### Task material
▬▬▬▬▬▬
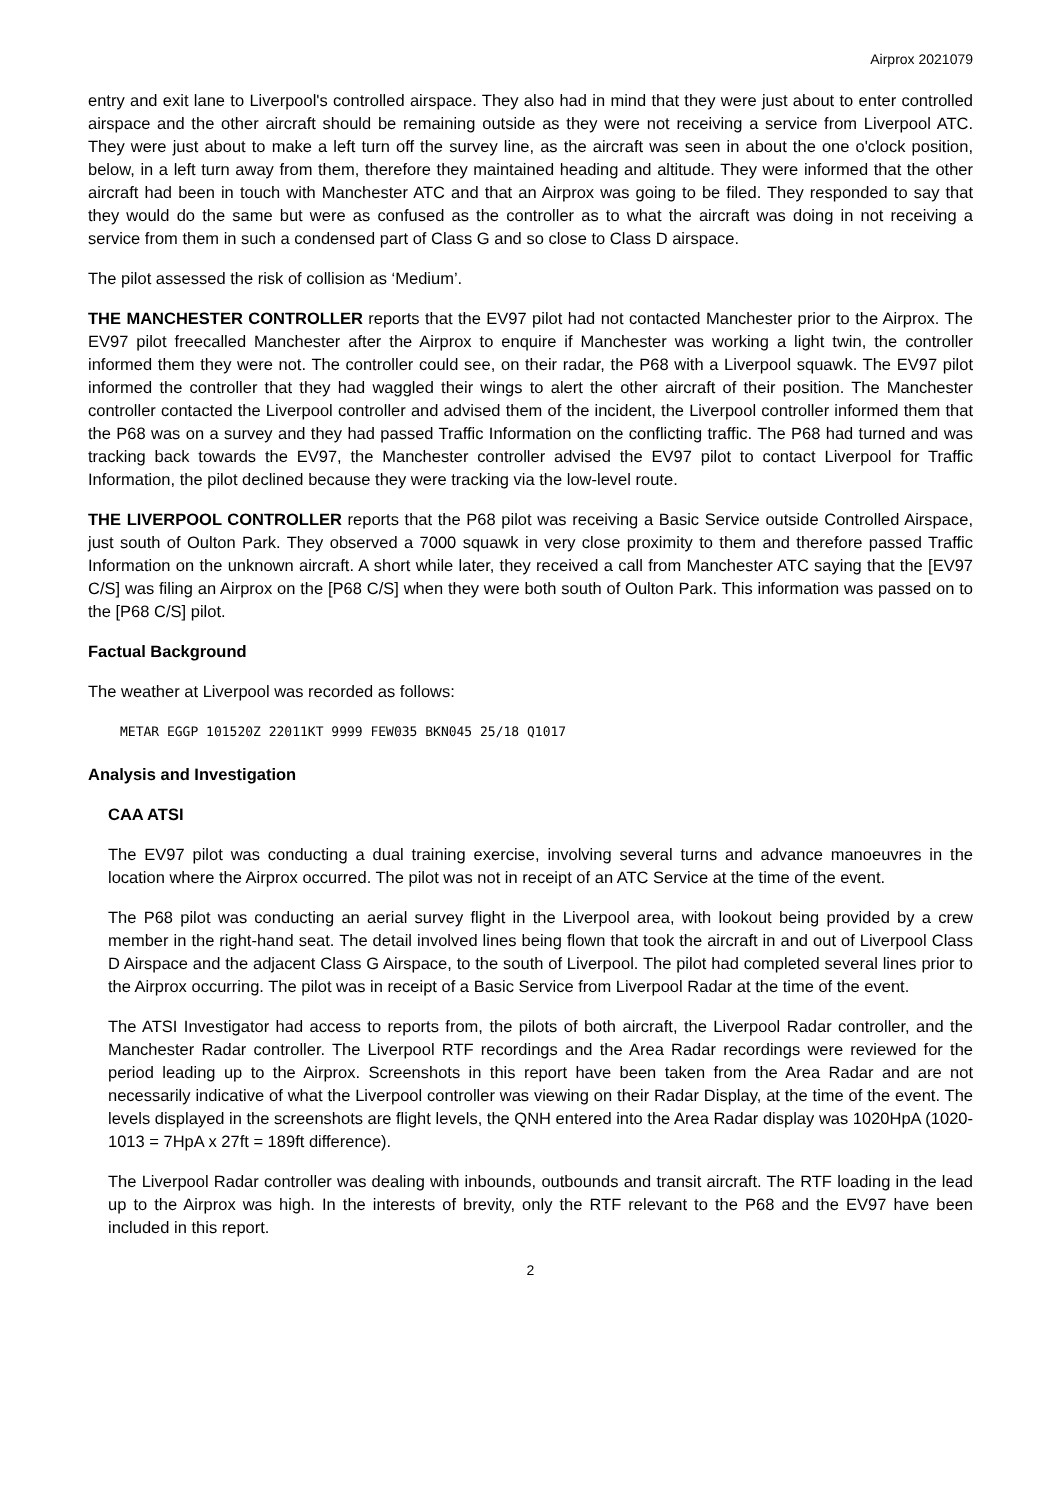Airprox 2021079
entry and exit lane to Liverpool's controlled airspace. They also had in mind that they were just about to enter controlled airspace and the other aircraft should be remaining outside as they were not receiving a service from Liverpool ATC. They were just about to make a left turn off the survey line, as the aircraft was seen in about the one o'clock position, below, in a left turn away from them, therefore they maintained heading and altitude. They were informed that the other aircraft had been in touch with Manchester ATC and that an Airprox was going to be filed. They responded to say that they would do the same but were as confused as the controller as to what the aircraft was doing in not receiving a service from them in such a condensed part of Class G and so close to Class D airspace.
The pilot assessed the risk of collision as ‘Medium’.
THE MANCHESTER CONTROLLER reports that the EV97 pilot had not contacted Manchester prior to the Airprox. The EV97 pilot freecalled Manchester after the Airprox to enquire if Manchester was working a light twin, the controller informed them they were not. The controller could see, on their radar, the P68 with a Liverpool squawk. The EV97 pilot informed the controller that they had waggled their wings to alert the other aircraft of their position. The Manchester controller contacted the Liverpool controller and advised them of the incident, the Liverpool controller informed them that the P68 was on a survey and they had passed Traffic Information on the conflicting traffic. The P68 had turned and was tracking back towards the EV97, the Manchester controller advised the EV97 pilot to contact Liverpool for Traffic Information, the pilot declined because they were tracking via the low-level route.
THE LIVERPOOL CONTROLLER reports that the P68 pilot was receiving a Basic Service outside Controlled Airspace, just south of Oulton Park. They observed a 7000 squawk in very close proximity to them and therefore passed Traffic Information on the unknown aircraft. A short while later, they received a call from Manchester ATC saying that the [EV97 C/S] was filing an Airprox on the [P68 C/S] when they were both south of Oulton Park. This information was passed on to the [P68 C/S] pilot.
Factual Background
The weather at Liverpool was recorded as follows:
METAR EGGP 101520Z 22011KT 9999 FEW035 BKN045 25/18 Q1017
Analysis and Investigation
CAA ATSI
The EV97 pilot was conducting a dual training exercise, involving several turns and advance manoeuvres in the location where the Airprox occurred. The pilot was not in receipt of an ATC Service at the time of the event.
The P68 pilot was conducting an aerial survey flight in the Liverpool area, with lookout being provided by a crew member in the right-hand seat. The detail involved lines being flown that took the aircraft in and out of Liverpool Class D Airspace and the adjacent Class G Airspace, to the south of Liverpool. The pilot had completed several lines prior to the Airprox occurring. The pilot was in receipt of a Basic Service from Liverpool Radar at the time of the event.
The ATSI Investigator had access to reports from, the pilots of both aircraft, the Liverpool Radar controller, and the Manchester Radar controller. The Liverpool RTF recordings and the Area Radar recordings were reviewed for the period leading up to the Airprox. Screenshots in this report have been taken from the Area Radar and are not necessarily indicative of what the Liverpool controller was viewing on their Radar Display, at the time of the event. The levels displayed in the screenshots are flight levels, the QNH entered into the Area Radar display was 1020HpA (1020-1013 = 7HpA x 27ft = 189ft difference).
The Liverpool Radar controller was dealing with inbounds, outbounds and transit aircraft. The RTF loading in the lead up to the Airprox was high. In the interests of brevity, only the RTF relevant to the P68 and the EV97 have been included in this report.
2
▬▬▬▬▬▬
Using the entries above, give again each line from the one containing "The Liverpool Radar controller was" through the last line, exactly and only those.

The Liverpool Radar controller was dealing with inbounds, outbounds and transit aircraft. The RTF loading in the lead up to the Airprox was high. In the interests of brevity, only the RTF relevant to the P68 and the EV97 have been included in this report.
2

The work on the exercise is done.